For that 7 percent who are uninsured (and for those who may be paying a lot for insurance that may or may not be comprehensive in the individual or small group markets) the coverage expansion could make a big difference. Some may qualify for the expanded Medicaid. Other will be able to get insurance, often with a federal subsidy, in the new state-based insurance exchanges. And that’s a gain.
Those options will be open, too, to some veterans who are VA eligible. This is where Kizer argues the benefits aren’t so clear cut. On one hand, it gives veterans more choices, and they may be able to get care that is more convenient and timely. The drawback, though, is the care may be more fragmented and disconnected once they venture outside the VA’s closed system of coordinated care.
“Fragmentation of care is of concern because it diminishes continuity and coordination of care, resulting in more emergency department use, hospitalizations, diagnostic interventions, and adverse events. The VA serves an especially large number of persons with chronic medical conditions or behavioral health diagnoses – populations especially vulnerable to untoward consequences resulting from fragmented care,” Kizer wrote.
There is even some data suggesting that vets who get some care in the VA and some outside are more likely to be rehospitalized and die within a year than VA-only users, although the data is limited. The new choices by expanded coverage options could also mean more veterans end up getting care outside the VA system – from doctors who may not be as well-versed in the medical problems prevalent among vets (including PTSD) or the resources available to help them. There could be some good local stories on this aspect – and on the broader issue of whether mental health providers in the community are plugged into the needs of veterans, whether or not they are eligible for the VA itself.

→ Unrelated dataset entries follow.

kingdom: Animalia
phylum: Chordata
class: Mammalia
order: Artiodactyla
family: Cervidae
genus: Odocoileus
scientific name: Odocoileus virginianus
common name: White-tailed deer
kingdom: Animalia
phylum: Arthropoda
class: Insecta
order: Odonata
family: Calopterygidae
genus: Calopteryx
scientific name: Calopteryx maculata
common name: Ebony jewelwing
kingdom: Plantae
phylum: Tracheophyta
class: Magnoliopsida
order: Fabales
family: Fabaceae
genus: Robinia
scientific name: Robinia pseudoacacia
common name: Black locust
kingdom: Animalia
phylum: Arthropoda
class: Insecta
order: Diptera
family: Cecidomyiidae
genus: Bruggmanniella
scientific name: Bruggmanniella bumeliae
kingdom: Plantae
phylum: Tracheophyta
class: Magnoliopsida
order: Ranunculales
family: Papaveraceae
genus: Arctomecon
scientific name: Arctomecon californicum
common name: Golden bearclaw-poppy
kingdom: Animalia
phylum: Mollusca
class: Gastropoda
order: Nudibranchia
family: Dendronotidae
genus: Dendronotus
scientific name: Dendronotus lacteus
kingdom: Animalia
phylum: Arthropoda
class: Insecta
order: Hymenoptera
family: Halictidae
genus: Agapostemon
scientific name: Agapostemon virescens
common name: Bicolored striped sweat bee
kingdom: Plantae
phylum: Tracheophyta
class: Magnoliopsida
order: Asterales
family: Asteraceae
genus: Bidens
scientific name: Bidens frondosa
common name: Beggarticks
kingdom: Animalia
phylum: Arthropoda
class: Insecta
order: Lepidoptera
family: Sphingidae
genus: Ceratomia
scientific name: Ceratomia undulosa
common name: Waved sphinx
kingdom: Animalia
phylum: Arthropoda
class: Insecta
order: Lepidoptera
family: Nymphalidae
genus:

There are also a bunch of questions about financing – and these too are worth a local look. If more vets seek care outside the VA, will that mean that some low-volume rural VA services will be cut back? How will that affect the remaining vets who want to get those services from the VA? Will coverage expansion in general – not just for vets – lure more doctors and nurses and physical therapists etc out of the VA to meet the higher demand for health providers among the newly insured? And will the increased options for vets cost the government money? For instance, the government may be making redundant payments now – think about a vet over age 65 who gets some care in the VA and is also enrolled in a government-subsidized Medicare Advantage plan, or is a dual-eligible getting subsidized Medicare, Medicaid – and VA care. Will this kind of duplicative payments rise if vets get subsidized coverage through Medicaid or the exchange – and also draw on VA services? Is anyone in your state even thinking about this? Kizer suggests research needs to be done on this, and says Florida, Texas and California – together home to nearly one in four vets – would be good places to start.
He raises other questions about the health care work force, the safety net, the oft-neglected needs of women vets but concludes with a call to recognize that “providing health care for veterans is an ongoing cost of foreign policy foreign policy and national defense strategies and that the nation has a long-standing social contract with veterans to ensure that those who have experienced harm during military service have ready access to health care.”